Die Entscheidung für den Islam ist für Farina mit Hürden verbunden. Diskriminierungen wie verstohlene Blicke erlebt sie immer wieder. Oder offene Attacken wie etwa die Frage, ob sie denn Deutsch spreche. Allein das Tragen des Kopftuches veranlasste manchen, in Farina eine Türkin zu sehen. "Als ob die Zugehörigkeit zu einer Religion mit einer Nationalität verbunden ist", empört sie sich. "Ich spreche fließend Hochdeutsch, aber kein Schwäbisch", kontert die gebürtige Westfälin dann.

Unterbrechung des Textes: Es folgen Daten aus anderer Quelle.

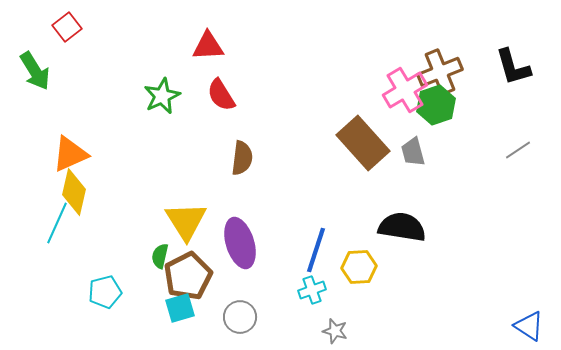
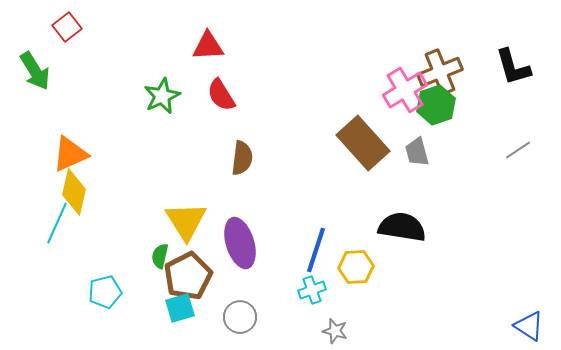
gray trapezoid: moved 4 px right
yellow hexagon: moved 3 px left
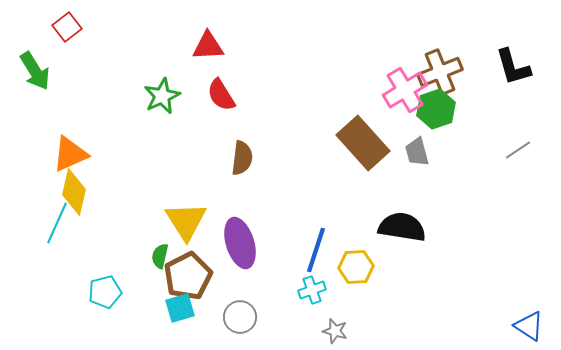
green hexagon: moved 4 px down
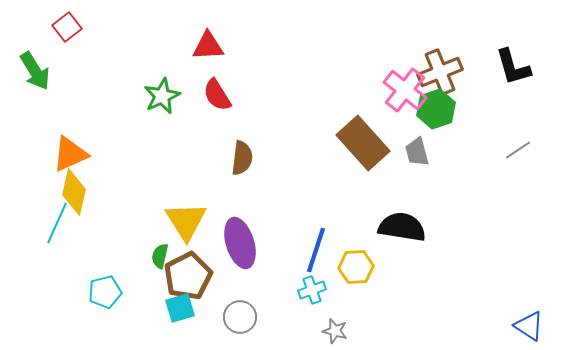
pink cross: rotated 21 degrees counterclockwise
red semicircle: moved 4 px left
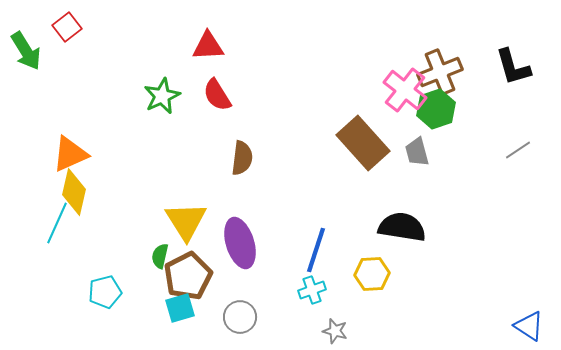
green arrow: moved 9 px left, 20 px up
yellow hexagon: moved 16 px right, 7 px down
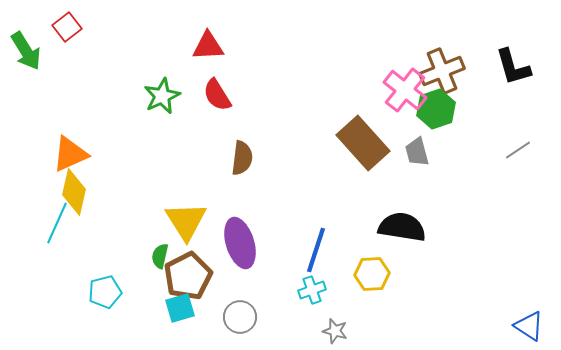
brown cross: moved 2 px right, 1 px up
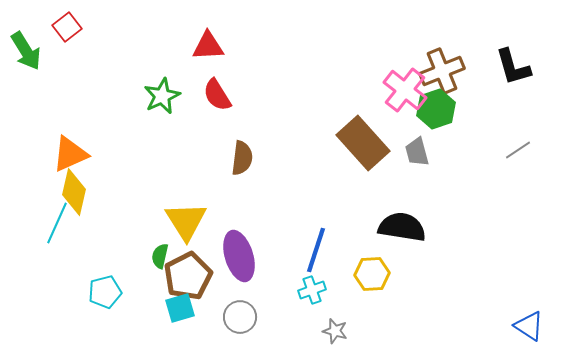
purple ellipse: moved 1 px left, 13 px down
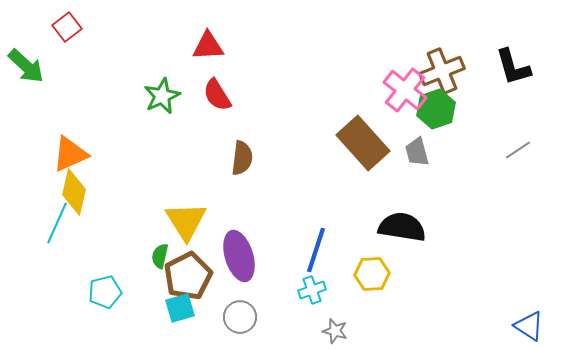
green arrow: moved 15 px down; rotated 15 degrees counterclockwise
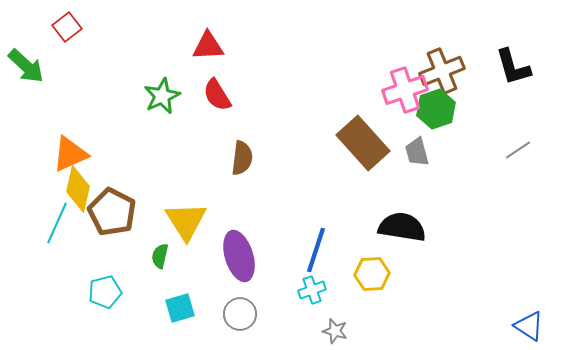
pink cross: rotated 33 degrees clockwise
yellow diamond: moved 4 px right, 3 px up
brown pentagon: moved 76 px left, 64 px up; rotated 18 degrees counterclockwise
gray circle: moved 3 px up
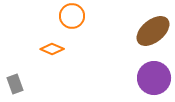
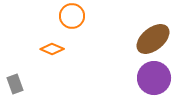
brown ellipse: moved 8 px down
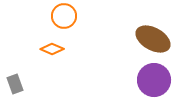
orange circle: moved 8 px left
brown ellipse: rotated 68 degrees clockwise
purple circle: moved 2 px down
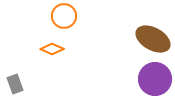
purple circle: moved 1 px right, 1 px up
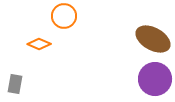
orange diamond: moved 13 px left, 5 px up
gray rectangle: rotated 30 degrees clockwise
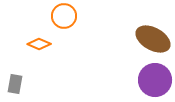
purple circle: moved 1 px down
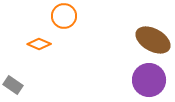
brown ellipse: moved 1 px down
purple circle: moved 6 px left
gray rectangle: moved 2 px left, 1 px down; rotated 66 degrees counterclockwise
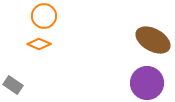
orange circle: moved 20 px left
purple circle: moved 2 px left, 3 px down
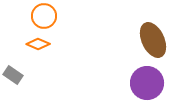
brown ellipse: rotated 36 degrees clockwise
orange diamond: moved 1 px left
gray rectangle: moved 10 px up
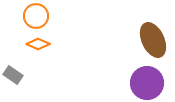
orange circle: moved 8 px left
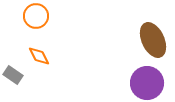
orange diamond: moved 1 px right, 12 px down; rotated 40 degrees clockwise
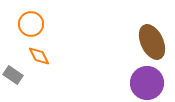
orange circle: moved 5 px left, 8 px down
brown ellipse: moved 1 px left, 2 px down
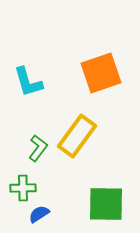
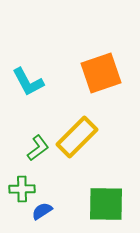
cyan L-shape: rotated 12 degrees counterclockwise
yellow rectangle: moved 1 px down; rotated 9 degrees clockwise
green L-shape: rotated 16 degrees clockwise
green cross: moved 1 px left, 1 px down
blue semicircle: moved 3 px right, 3 px up
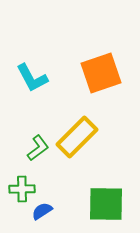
cyan L-shape: moved 4 px right, 4 px up
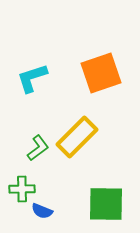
cyan L-shape: rotated 100 degrees clockwise
blue semicircle: rotated 125 degrees counterclockwise
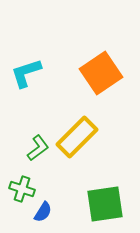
orange square: rotated 15 degrees counterclockwise
cyan L-shape: moved 6 px left, 5 px up
green cross: rotated 20 degrees clockwise
green square: moved 1 px left; rotated 9 degrees counterclockwise
blue semicircle: moved 1 px right, 1 px down; rotated 80 degrees counterclockwise
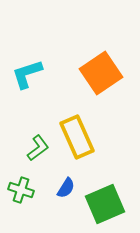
cyan L-shape: moved 1 px right, 1 px down
yellow rectangle: rotated 69 degrees counterclockwise
green cross: moved 1 px left, 1 px down
green square: rotated 15 degrees counterclockwise
blue semicircle: moved 23 px right, 24 px up
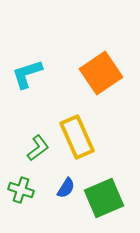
green square: moved 1 px left, 6 px up
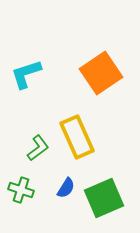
cyan L-shape: moved 1 px left
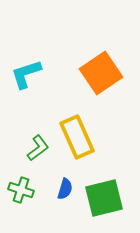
blue semicircle: moved 1 px left, 1 px down; rotated 15 degrees counterclockwise
green square: rotated 9 degrees clockwise
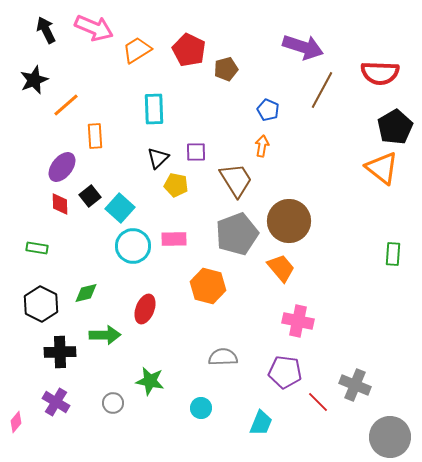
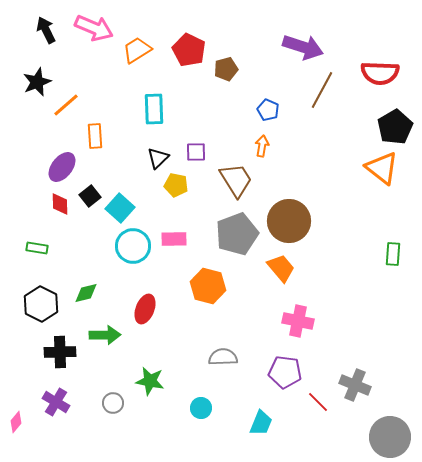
black star at (34, 80): moved 3 px right, 2 px down
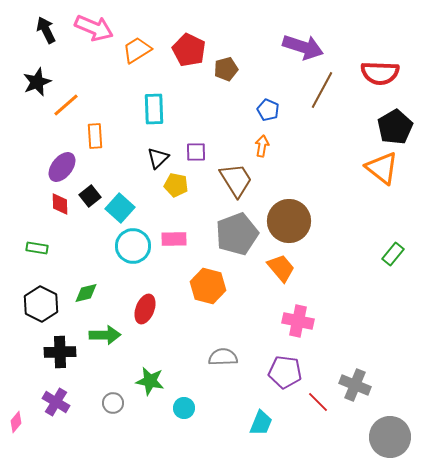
green rectangle at (393, 254): rotated 35 degrees clockwise
cyan circle at (201, 408): moved 17 px left
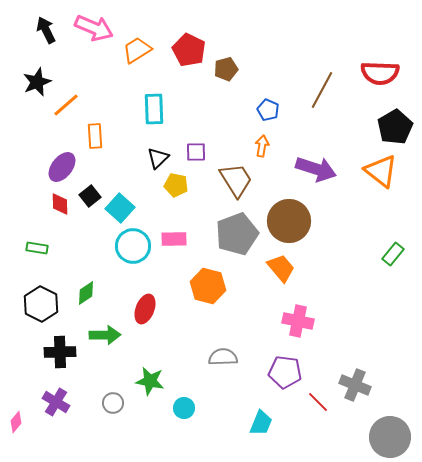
purple arrow at (303, 47): moved 13 px right, 122 px down
orange triangle at (382, 168): moved 1 px left, 3 px down
green diamond at (86, 293): rotated 20 degrees counterclockwise
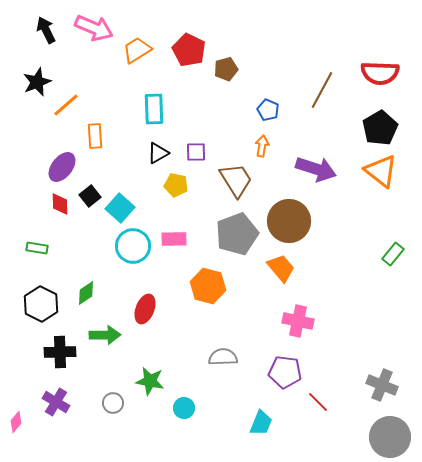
black pentagon at (395, 127): moved 15 px left, 1 px down
black triangle at (158, 158): moved 5 px up; rotated 15 degrees clockwise
gray cross at (355, 385): moved 27 px right
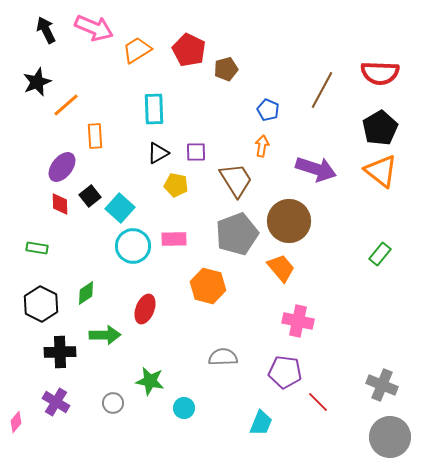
green rectangle at (393, 254): moved 13 px left
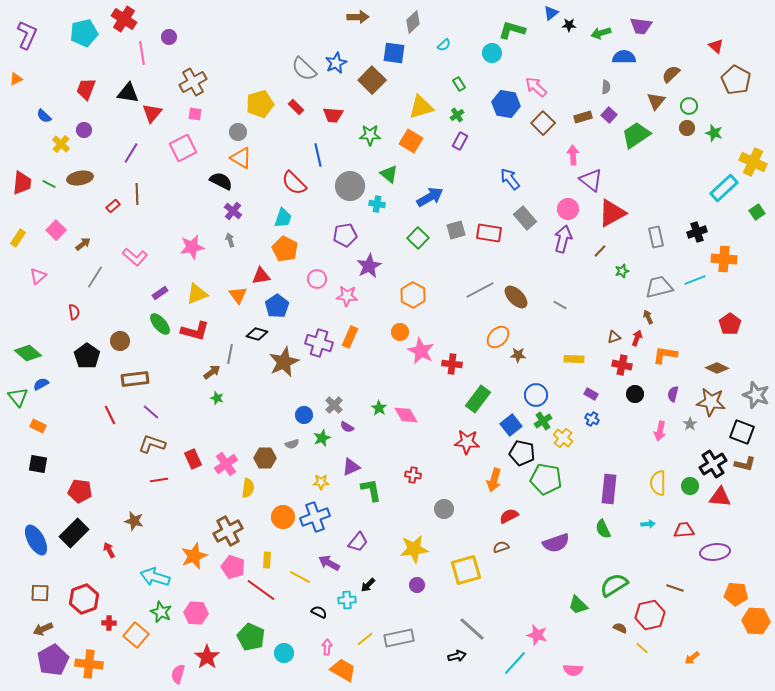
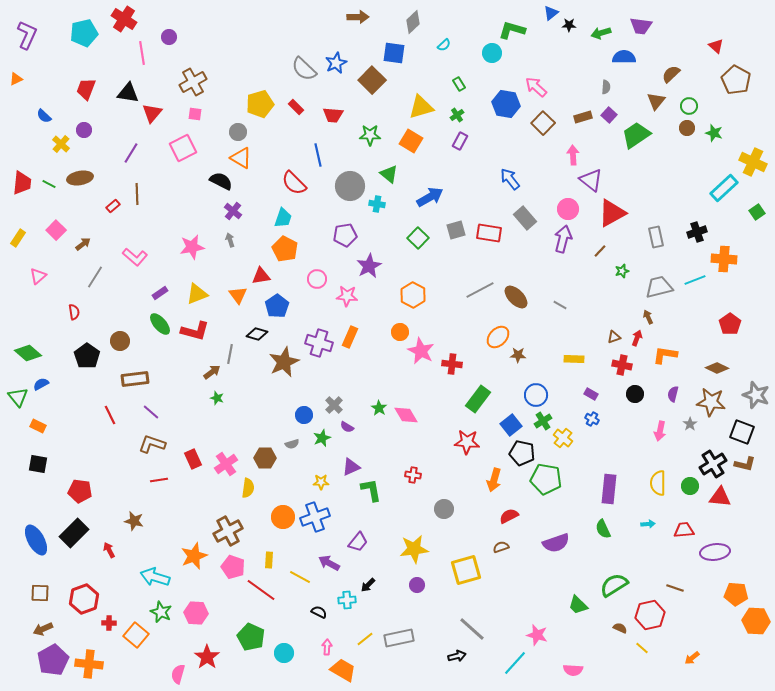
yellow rectangle at (267, 560): moved 2 px right
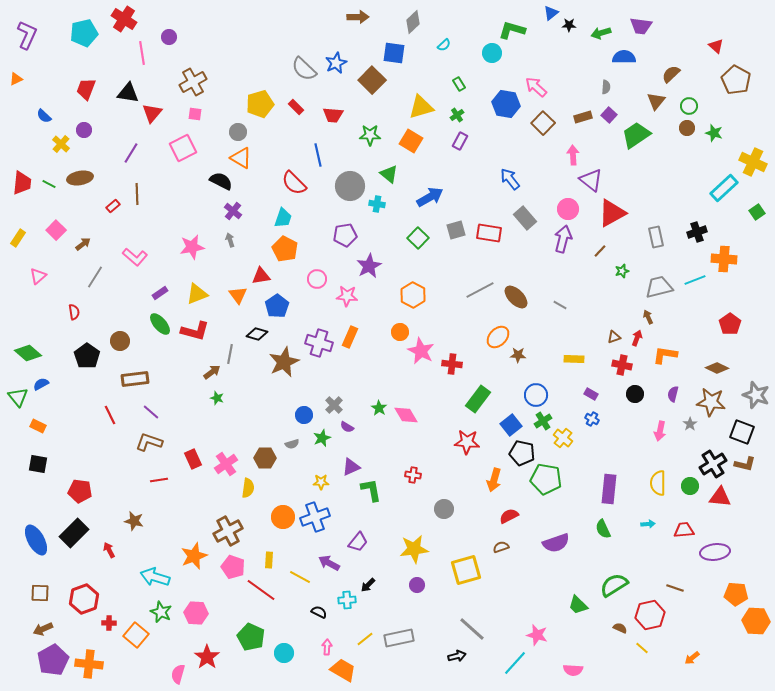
brown L-shape at (152, 444): moved 3 px left, 2 px up
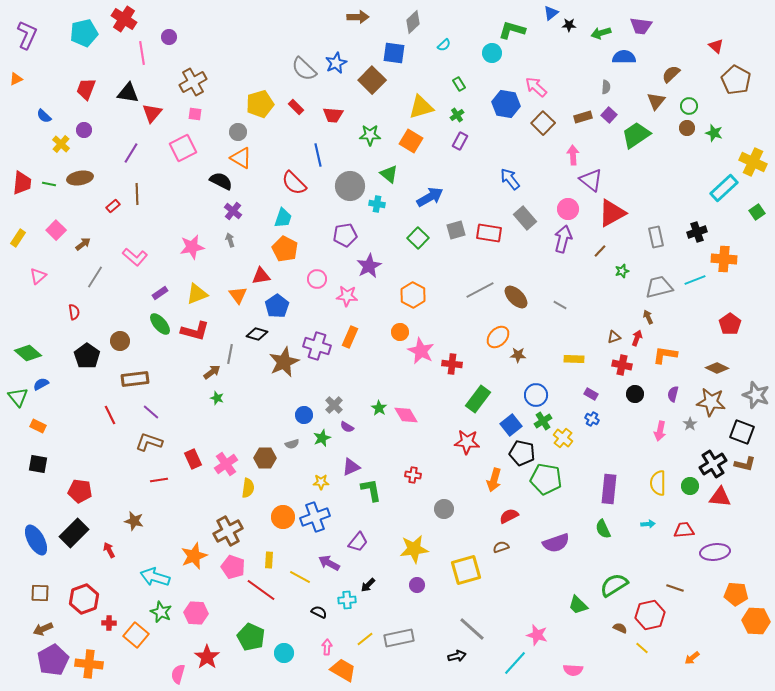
green line at (49, 184): rotated 16 degrees counterclockwise
purple cross at (319, 343): moved 2 px left, 3 px down
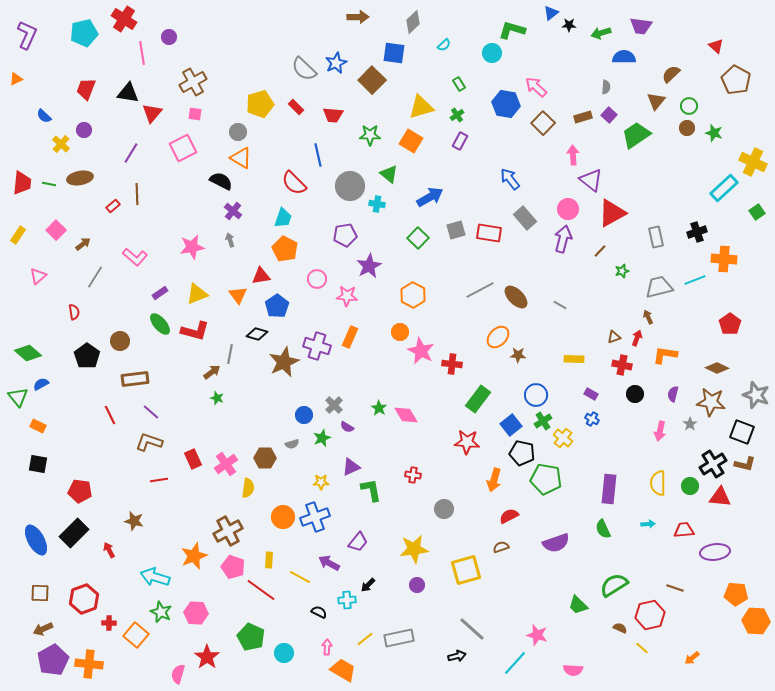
yellow rectangle at (18, 238): moved 3 px up
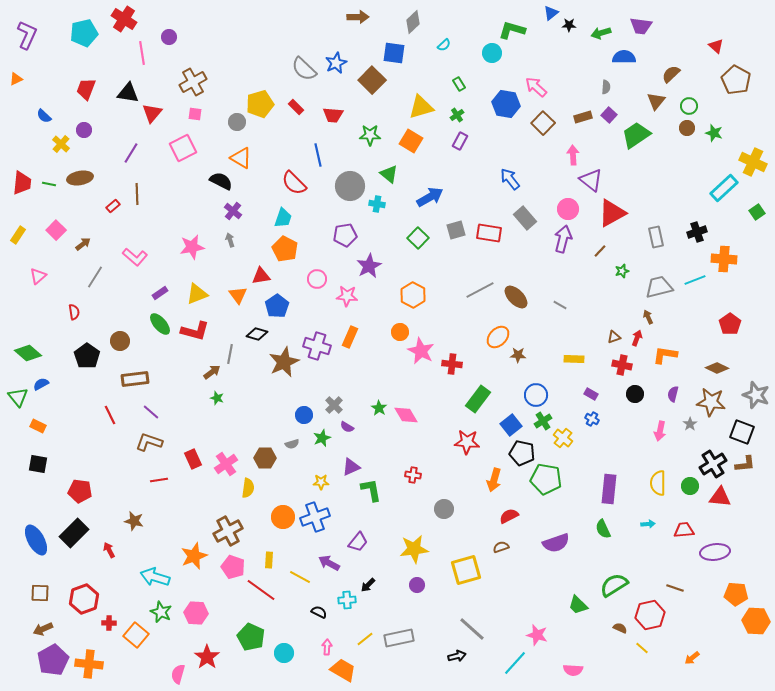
gray circle at (238, 132): moved 1 px left, 10 px up
brown L-shape at (745, 464): rotated 20 degrees counterclockwise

Selbst in die Ecke der fundamentalistischen Fanatiker wurde Farina schon gedrängt. "Achtung, Bombe", musste sich die junge Frau anhören. Doch Todesschützen, die vorgeben, im Namen Allahs zu handeln, oder Zwangsverheiratungen von Frauen - für Farina hat beides nichts mit dem Koran zu tun. Und manchmal ist es ihr einfach lästig, die immer gleichen Fragen gestellt zu bekommen. "Ich finde es anstrengend, dass ich mich ständig für meinen Glauben rechtfertigen muss."

epd

Anmerkung der Redaktion: Die Kommentarfunktion für diesen Artikel ist geschlossen.